OMS revela que condições neurológicas afetam 42% da população mundial
Relatório da OMS revela que 42% da população mundial sofre de condições neurológicas, evidenciando desigualdades no acesso a cuidados e sugerindo ações para melhorar a saúde cerebral em nível global.
Um relatório da Organização Mundial da Saúde (OMS) aponta que condições neurológicas afetam 42% da população mundial, totalizando 3,4 bilhões de pessoas. Esse dado ressalta a necessidade urgente de melhorar o atendimento e acesso a serviços de saúde neurológica.
Impacto global das condições neurológicas
De acordo com a Organização Mundial da Saúde, cerca de 3,4 bilhões de pessoas, equivalente a 42% da população mundial, convivem com algum tipo de condição neurológica. As taxas são mais elevadas na Europa e nas Américas, onde quase metade dos habitantes é afetada.
Essas condições são responsáveis por cerca de 11,8 milhões de mortes anuais, refletindo a gravidade e a extensão do problema.

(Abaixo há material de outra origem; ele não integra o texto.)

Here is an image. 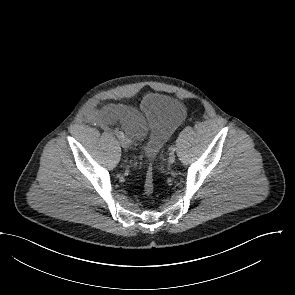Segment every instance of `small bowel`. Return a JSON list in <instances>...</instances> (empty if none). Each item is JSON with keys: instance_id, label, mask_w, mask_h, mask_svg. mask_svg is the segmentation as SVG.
<instances>
[{"instance_id": "1", "label": "small bowel", "mask_w": 295, "mask_h": 295, "mask_svg": "<svg viewBox=\"0 0 295 295\" xmlns=\"http://www.w3.org/2000/svg\"><path fill=\"white\" fill-rule=\"evenodd\" d=\"M89 118L105 129L119 122L129 136L137 139L145 134L147 128L146 119L139 111L119 105L94 109Z\"/></svg>"}]
</instances>
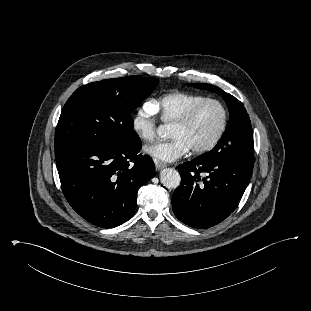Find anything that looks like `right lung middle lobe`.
I'll list each match as a JSON object with an SVG mask.
<instances>
[{
	"label": "right lung middle lobe",
	"instance_id": "obj_1",
	"mask_svg": "<svg viewBox=\"0 0 311 311\" xmlns=\"http://www.w3.org/2000/svg\"><path fill=\"white\" fill-rule=\"evenodd\" d=\"M157 84L155 78L131 76L78 88L60 115L55 148L73 144L122 148L139 143L141 140L133 129L131 111Z\"/></svg>",
	"mask_w": 311,
	"mask_h": 311
}]
</instances>
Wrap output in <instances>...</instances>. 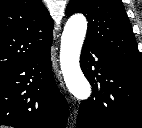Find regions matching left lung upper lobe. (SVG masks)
Listing matches in <instances>:
<instances>
[{
	"mask_svg": "<svg viewBox=\"0 0 142 128\" xmlns=\"http://www.w3.org/2000/svg\"><path fill=\"white\" fill-rule=\"evenodd\" d=\"M88 20L85 42L107 51L119 62L142 67L135 36L121 0H70L66 15Z\"/></svg>",
	"mask_w": 142,
	"mask_h": 128,
	"instance_id": "left-lung-upper-lobe-1",
	"label": "left lung upper lobe"
}]
</instances>
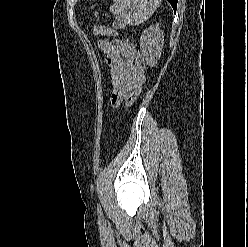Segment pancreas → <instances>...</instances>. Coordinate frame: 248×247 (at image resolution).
Instances as JSON below:
<instances>
[{"mask_svg":"<svg viewBox=\"0 0 248 247\" xmlns=\"http://www.w3.org/2000/svg\"><path fill=\"white\" fill-rule=\"evenodd\" d=\"M113 25H114L116 28H124V27H125L124 24H121V23H118V22H115Z\"/></svg>","mask_w":248,"mask_h":247,"instance_id":"obj_1","label":"pancreas"}]
</instances>
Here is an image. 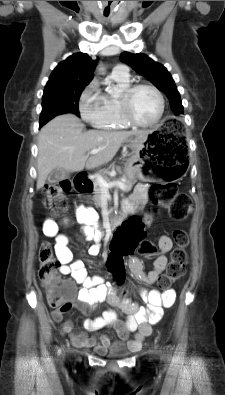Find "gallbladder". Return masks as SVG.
<instances>
[{"label": "gallbladder", "instance_id": "gallbladder-1", "mask_svg": "<svg viewBox=\"0 0 225 395\" xmlns=\"http://www.w3.org/2000/svg\"><path fill=\"white\" fill-rule=\"evenodd\" d=\"M68 177L69 172L63 169H55L48 175L47 182L49 184H56Z\"/></svg>", "mask_w": 225, "mask_h": 395}]
</instances>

Entre as principais condições neurológicas identificadas estão a doença de Alzheimer, enxaquecas, TDAH, autismo, epilepsia, entre outras, que contribuem significativamente para a carga global de doenças.
Além do impacto direto na saúde, as condições neurológicas geram desafios sociais e econômicos, uma vez que muitas vezes resultam em incapacidades que afetam a qualidade de vida e a produtividade das pessoas.
A OMS ressalta a necessidade de melhorar o acesso a diagnósticos e tratamentos, especialmente em áreas rurais e desassistidas, onde o estigma e a exclusão social são mais prevalentes.
Desigualdade no acesso a cuidados neurológicos
A desigualdade no acesso a cuidados neurológicos é um dos principais desafios apontados pelo relatório da OMS.
Em países de baixa renda, a disponibilidade de neurologistas é até 82 vezes menor em comparação com países de alta renda, o que limita significativamente o acesso a diagnósticos e tratamentos adequados.
Além disso, serviços críticos como unidades de AVC, neurologia pediátrica e reabilitação são frequentemente escassos ou concentrados em áreas urbanas, deixando populações rurais e desassistidas sem acesso a cuidados essenciais.
Essa disparidade é agravada pela falta de políticas nacionais voltadas para distúrbios neurológicos, com apenas 32% dos países possuindo tais políticas.
A OMS destaca que apenas 25% dos países incluem distúrbios neurológicos na cobertura universal de saúde, e apenas 18% relatam ter financiamento destinado a enfrentá-los.
Essa realidade reforça desigualdades sociais e impõe grande pressão financeira às famílias, especialmente em locais onde o apoio governamental é limitado ou inexistente.